Please don’t feel obligated to answer, this is a question my wife asked me recently …
We live in Florida and will be evacuating next week, not for a planned vacation nor a predicted hurricane. No, we are evacuating for dry wood termite Fumigation - the tent the house and everything dies routine. Fortunately our house will be a tape and seal, but the preparation on our end is still substantial.
I had expected to leave “most” firearm(s) and ammo secured in the locked safe until I was reading the long list of preparations and came across the bullet that said “if you have any safe(s), the door(s) must remain open during the Fumigation and extraction/air-out” i.e. 3 to 4 days. WHAT?
My wife has arranged for us to stay with one of our neighbors that has extra room available. Unfortunately, there will be an unstable person living there so having firearms and ammo not diligently secured is not an option. My wife suggested I just take my guns to one of my shooting buddies house and put them in his safe
I said I doubt if he has enough spare room in his safe for his AND my stuff. That’s when she asked the question… I gave it a serious 60 seconds of trying to do a mental inventory before I said “I think I need go take a real headcount”. She looked at me and said “just give me a number” - so, I gave her a number. She said “you just made that number up didn’t you?” All I could do was shrug my shoulders and nod.
Both of the guns I keep in the safe are headed to my buddies house next week
My answer is quite simple…I have “almost enough”. I need to get a “couple” more in the future. How many do I have and how many will I buy? I can’t say…but I do look forward to it.
Since safes are not air tight I believe there is risk the fumigation chemicals will not get removed during the air venting period and someone could open it and be exposed to a debilitating or lethal dose.
That makes more sense. Though since most safes are designed to keep smoke out when the fire seals expand you would think there would be a way to seal the door to keep the chemicals out.
@Gary_H I work in the restoration and mitigation business and am familiar with the process. The point I wish to make is that the Termite company needs to provide you with an SDS (Safety Data Sheet) for EVERY chemical they will use in your house as well as have you sign an Informed Consent before they Nuke your house. The regular bug killers don’t bother me in this case it is the one called Chlorine Dioxide(CLO2) and Ozone that do.

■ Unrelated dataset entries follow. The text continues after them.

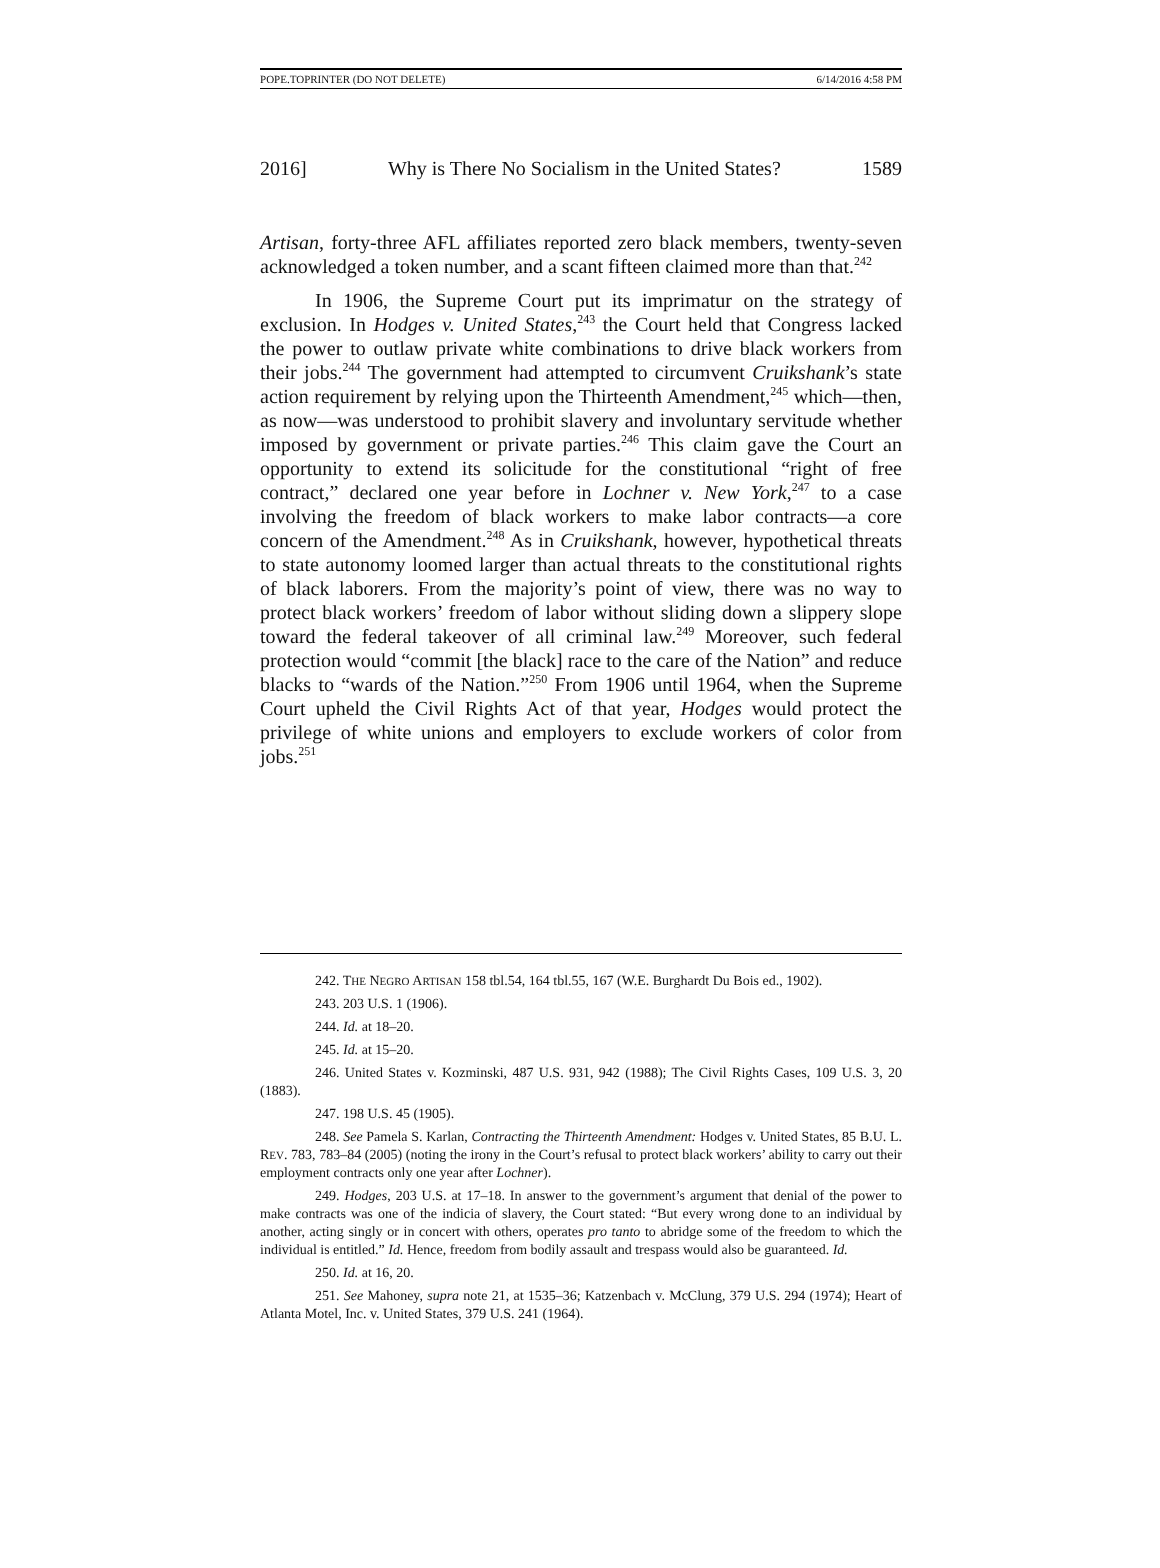POPE.TOPRINTER (DO NOT DELETE) 6/14/2016 4:58 PM
2016] Why is There No Socialism in the United States? 1589
Artisan, forty-three AFL affiliates reported zero black members, twenty-seven acknowledged a token number, and a scant fifteen claimed more than that.<sup>242</sup>
In 1906, the Supreme Court put its imprimatur on the strategy of exclusion. In Hodges v. United States,<sup>243</sup> the Court held that Congress lacked the power to outlaw private white combinations to drive black workers from their jobs.<sup>244</sup> The government had attempted to circumvent Cruikshank’s state action requirement by relying upon the Thirteenth Amendment,<sup>245</sup> which—then, as now—was understood to prohibit slavery and involuntary servitude whether imposed by government or private parties.<sup>246</sup> This claim gave the Court an opportunity to extend its solicitude for the constitutional “right of free contract,” declared one year before in Lochner v. New York,<sup>247</sup> to a case involving the freedom of black workers to make labor contracts—a core concern of the Amendment.<sup>248</sup> As in Cruikshank, however, hypothetical threats to state autonomy loomed larger than actual threats to the constitutional rights of black laborers. From the majority’s point of view, there was no way to protect black workers’ freedom of labor without sliding down a slippery slope toward the federal takeover of all criminal law.<sup>249</sup> Moreover, such federal protection would “commit [the black] race to the care of the Nation” and reduce blacks to “wards of the Nation.”<sup>250</sup> From 1906 until 1964, when the Supreme Court upheld the Civil Rights Act of that year, Hodges would protect the privilege of white unions and employers to exclude workers of color from jobs.<sup>251</sup>
242. THE NEGRO ARTISAN 158 tbl.54, 164 tbl.55, 167 (W.E. Burghardt Du Bois ed., 1902).
243. 203 U.S. 1 (1906).
244. Id. at 18–20.
245. Id. at 15–20.
246. United States v. Kozminski, 487 U.S. 931, 942 (1988); The Civil Rights Cases, 109 U.S. 3, 20 (1883).
247. 198 U.S. 45 (1905).
248. See Pamela S. Karlan, Contracting the Thirteenth Amendment: Hodges v. United States, 85 B.U. L. REV. 783, 783–84 (2005) (noting the irony in the Court’s refusal to protect black workers’ ability to carry out their employment contracts only one year after Lochner).
249. Hodges, 203 U.S. at 17–18. In answer to the government’s argument that denial of the power to make contracts was one of the indicia of slavery, the Court stated: “But every wrong done to an individual by another, acting singly or in concert with others, operates pro tanto to abridge some of the freedom to which the individual is entitled.” Id. Hence, freedom from bodily assault and trespass would also be guaranteed. Id.
250. Id. at 16, 20.
251. See Mahoney, supra note 21, at 1535–36; Katzenbach v. McClung, 379 U.S. 294 (1974); Heart of Atlanta Motel, Inc. v. United States, 379 U.S. 241 (1964).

The reason is an unlicensed person doing “odor control” can use them and some nefarious pest companies use them as they kill bugs (and everything else) but aren’t EPA restricted if not used for “pesticides”. Now the real reason they bother me is that THEY ARE OXIDIZERS and will rust a piece of steel in a heartbeat. If they are killing bugs you want “Botanical’s” or natural killers, that failing permetherones and such. Oxidizers are no bueno for guns. FWIW, electric tape (buy the 3M good stuff and don’t stretch it) over the door seems and duct tape over that will keep all the bad chem’s out or you could tent your safe. Personally I would do both if it is a “Bug Bomb” situation.
It is a full tent fumigation but no tent because they can "seal " my house and actually do a better job than tenting. Sulfuryl fluoride is what they will be using and they have provided MSDS information regarding it.
I had planned on taping off the door, floor bolt holes, and electrical inlet holes which my fumigator said would work, but their policy is to leave the safe open.
Unfortunately I don’t have enough firearms and ammo to make moving them prohibitive, so going with the least resistance approach. I trust my buddy with my life, so I feel safe leaving my stuff in his care. He also only lives a couple blocks away
Enough to defend my family, not enough to stop buying more. Just like I need every size socket, and multiple styles of hammers (ie Ballpeen, framing, demo, mallet, sledge) firearms have different uses also.
I had a couple, then my dad died and I inherited a few more, then got a couple here and there. By the time it was all said and done I ended up with the exact right amount.